殺人鬼の狂気の12年は、混じりけなしの純粋な狂気のみ『ハウス・ジャック・ビルド』

2018年のデンマーク・フランス・スウェーデン映画『ハウス・ジャック・ビルド』を見ました。

主演はマット・ディロン。ちょい役でユマ・サーマンとかも出てきますが、ひたすら殺人に狂う狂気の男の12年を描いた超問題作。152分もあるのですが、もう、ただただ狂気を見せつけられます。

監督はラース・フォン・トリアー監督なのですが、『アンチクライスト』『ニンフォマニアック』が有名だけどあまりに重すぎて私は未見。
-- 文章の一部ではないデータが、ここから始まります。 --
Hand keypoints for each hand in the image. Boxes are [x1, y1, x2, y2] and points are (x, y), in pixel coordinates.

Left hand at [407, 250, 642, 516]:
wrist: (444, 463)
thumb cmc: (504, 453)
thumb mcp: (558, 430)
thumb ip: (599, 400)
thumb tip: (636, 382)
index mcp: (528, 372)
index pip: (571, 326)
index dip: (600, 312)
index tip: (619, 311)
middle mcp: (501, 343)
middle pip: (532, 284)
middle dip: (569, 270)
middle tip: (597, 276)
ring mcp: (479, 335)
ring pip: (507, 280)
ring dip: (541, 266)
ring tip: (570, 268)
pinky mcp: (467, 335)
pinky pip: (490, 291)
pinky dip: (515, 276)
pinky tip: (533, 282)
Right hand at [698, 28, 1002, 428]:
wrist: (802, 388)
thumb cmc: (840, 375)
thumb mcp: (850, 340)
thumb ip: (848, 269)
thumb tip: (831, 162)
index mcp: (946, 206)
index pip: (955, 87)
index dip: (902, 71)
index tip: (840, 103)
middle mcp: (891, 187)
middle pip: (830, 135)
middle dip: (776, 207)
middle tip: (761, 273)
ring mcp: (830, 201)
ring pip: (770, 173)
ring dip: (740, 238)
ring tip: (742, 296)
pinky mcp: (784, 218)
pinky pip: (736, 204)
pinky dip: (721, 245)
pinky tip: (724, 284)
しかし、よく調べたら『ドッグウィル』を見ていました。あー思い出しただけで吐きそう(※いい映画ですよ)。

ひたすら鬱々としたストーリーが展開するのが魅力といえば魅力。建築家を目指すジャックは高慢な女性にひたすら暴言を吐かれたことをきっかけに彼女を撲殺。それ以来、殺人に取りつかれていくのです。
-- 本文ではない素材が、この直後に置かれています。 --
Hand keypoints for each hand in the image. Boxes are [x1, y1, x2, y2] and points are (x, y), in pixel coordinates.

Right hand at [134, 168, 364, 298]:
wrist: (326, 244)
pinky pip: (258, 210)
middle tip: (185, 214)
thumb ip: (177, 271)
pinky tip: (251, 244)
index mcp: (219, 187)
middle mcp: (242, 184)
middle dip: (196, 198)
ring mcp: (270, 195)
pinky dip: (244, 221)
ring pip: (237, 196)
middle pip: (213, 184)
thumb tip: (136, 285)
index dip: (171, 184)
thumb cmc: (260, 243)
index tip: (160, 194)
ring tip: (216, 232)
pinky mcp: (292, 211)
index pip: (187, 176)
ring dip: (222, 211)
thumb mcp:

ターゲットは主に女性なのですが、わりと衝動的なので突然知らない女性を車で轢いたりするのは日常茶飯事。見ている側が「えっなんで?」と聞きたくなるくらい、急に殺意を見せます。

ガールフレンドには自分が殺人鬼であることをあえて打ち明けたりして、結局バストを切り取って小銭入れにして使うというトンデモネー展開もあります(しかも普段使いしてる…)。

また、ボーイスカウトの指導員なのか、キャンプの現地スタッフなのかもよくわからないですが、ピクニックに来ていた親子3人に命令しまくった挙句射殺したりと、とにかく鮮烈すぎて気持ちが悪くなる。子供の遺体は映画でも嫌ですね。本当に。
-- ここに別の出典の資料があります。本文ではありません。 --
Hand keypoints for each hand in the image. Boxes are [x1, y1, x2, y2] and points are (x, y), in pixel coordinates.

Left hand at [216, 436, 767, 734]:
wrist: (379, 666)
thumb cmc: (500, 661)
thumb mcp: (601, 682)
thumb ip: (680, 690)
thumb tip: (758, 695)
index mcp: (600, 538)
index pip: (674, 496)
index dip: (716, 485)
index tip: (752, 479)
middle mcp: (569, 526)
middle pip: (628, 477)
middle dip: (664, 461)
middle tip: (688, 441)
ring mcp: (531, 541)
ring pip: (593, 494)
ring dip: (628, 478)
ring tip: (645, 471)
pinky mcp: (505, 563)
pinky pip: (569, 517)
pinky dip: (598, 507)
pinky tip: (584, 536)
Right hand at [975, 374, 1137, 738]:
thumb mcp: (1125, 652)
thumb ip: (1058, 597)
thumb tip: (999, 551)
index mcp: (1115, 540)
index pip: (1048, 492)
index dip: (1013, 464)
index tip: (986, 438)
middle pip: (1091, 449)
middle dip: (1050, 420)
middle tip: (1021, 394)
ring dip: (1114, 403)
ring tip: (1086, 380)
しかし、男たちを何人も並べて「どこまで銃の弾が貫通するか調べる」という実験をしようとしてトラブルが発生し(弾を間違って購入)、そのせいで知り合いをも殺し、死体置き場にしていた冷凍庫を警察に取り囲まれるジャック。

彼はそこで謎の老人に導かれ、自分の半生を振り返ります。彼は建築家になりたかった。家を建てたかった。しかし、実は頓挫していた。だから、遺体を使って家を作った。

???

と言いたくなりますが、本当に遺体のパーツを使って家の骨組みらしきものを完成させるジャック(この家のビジュアルは必見)。そして老人とともに穴に逃げ込み、地獄へ向かいます。このあたりからファンタジー。しかし、途中で欲張って別のフロアに行こうとして地獄の業火に落ちて物語も終わります。

もともと劇場公開される前にチラシを入手していて、カッコイイビジュアルだな~とのんきなことを思っていたのですが、そういう問題じゃなかったですね。非常にむごたらしい。殺される瞬間のシーンよりも、冷凍庫のなかに無造作に死体がぼとぼとおっこっているシーンのほうが震えるほど怖いし、泣きたくなるくらい胸をかきむしるのはなぜなのだろう。

マット・ディロンもハンサムな俳優ですけど、もう、その「美」はそこにない感じ。顔の造りがもう、気味が悪い。口元の動きがゴムみたいで、見ていたくない。ジャックはサイコパスであり、顔の動かし方を雑誌の切り抜きを見て学んでいるという描写があるのですが、その再現がすごくうますぎてヤダ。

もちろん、それだけものすごい情熱をもってこの映画に臨まれたのではないかと思う。こんな映画、気軽に演じようとしたら潰れてしまいますよ。

殺人の衝動にばかりかまけ、夢を成し遂げられなかった男っていうのがまた刺さります。自分にも思うところがあるから(企画中のコラムを早く出したい…)。

「殺される」ことに憧れている人って(ポーズかもしれないけど)たまにネット上で見かけないこともないですが、そんな生ぬるく願うものじゃない。この映画を見たら、絶対にこんな風に殺されたくないと思う。こんな風に殺されたいと願う人は絶対にいない。

どちらかというとサスペンスに分類されるような印象もありますが、これは立派なホラー映画です。